··· RECORDS PROVIDED ···
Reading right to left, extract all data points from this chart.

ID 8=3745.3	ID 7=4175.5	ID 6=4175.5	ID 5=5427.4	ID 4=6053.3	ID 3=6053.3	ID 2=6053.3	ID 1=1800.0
···
··· RECORDS PROVIDED ···
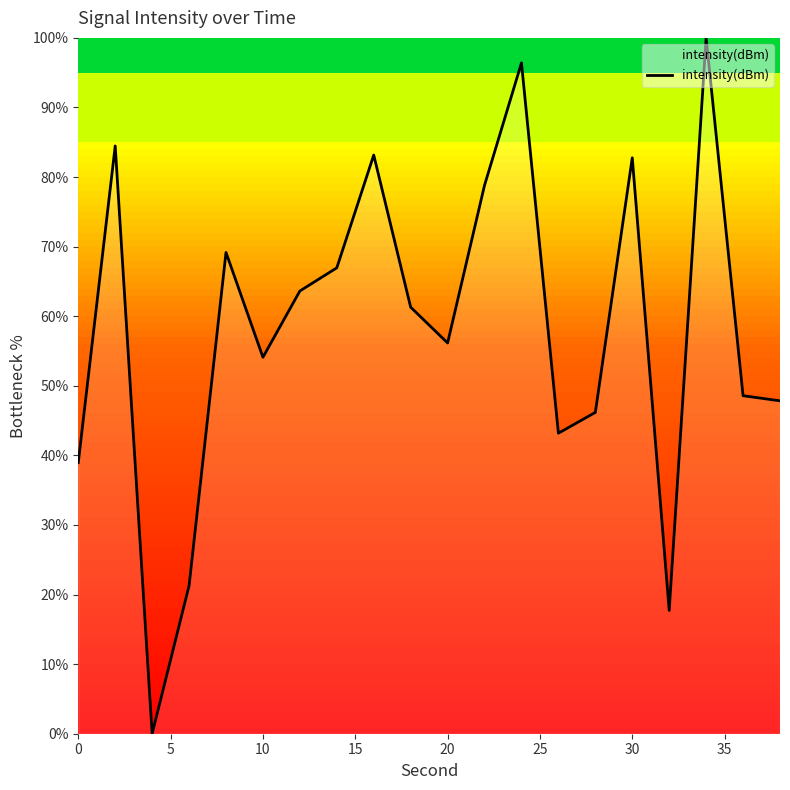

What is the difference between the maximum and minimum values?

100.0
···
··· RECORDS PROVIDED ···
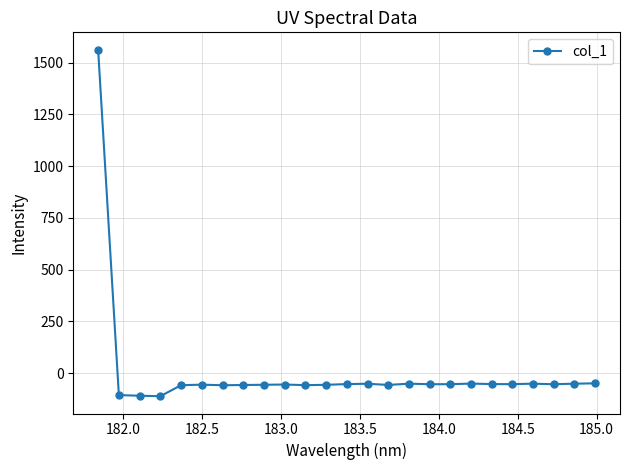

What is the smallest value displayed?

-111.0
···
Gather and copy out every line of the records that contains the word "What".

What is the difference between the maximum and minimum values?
What is the smallest value displayed?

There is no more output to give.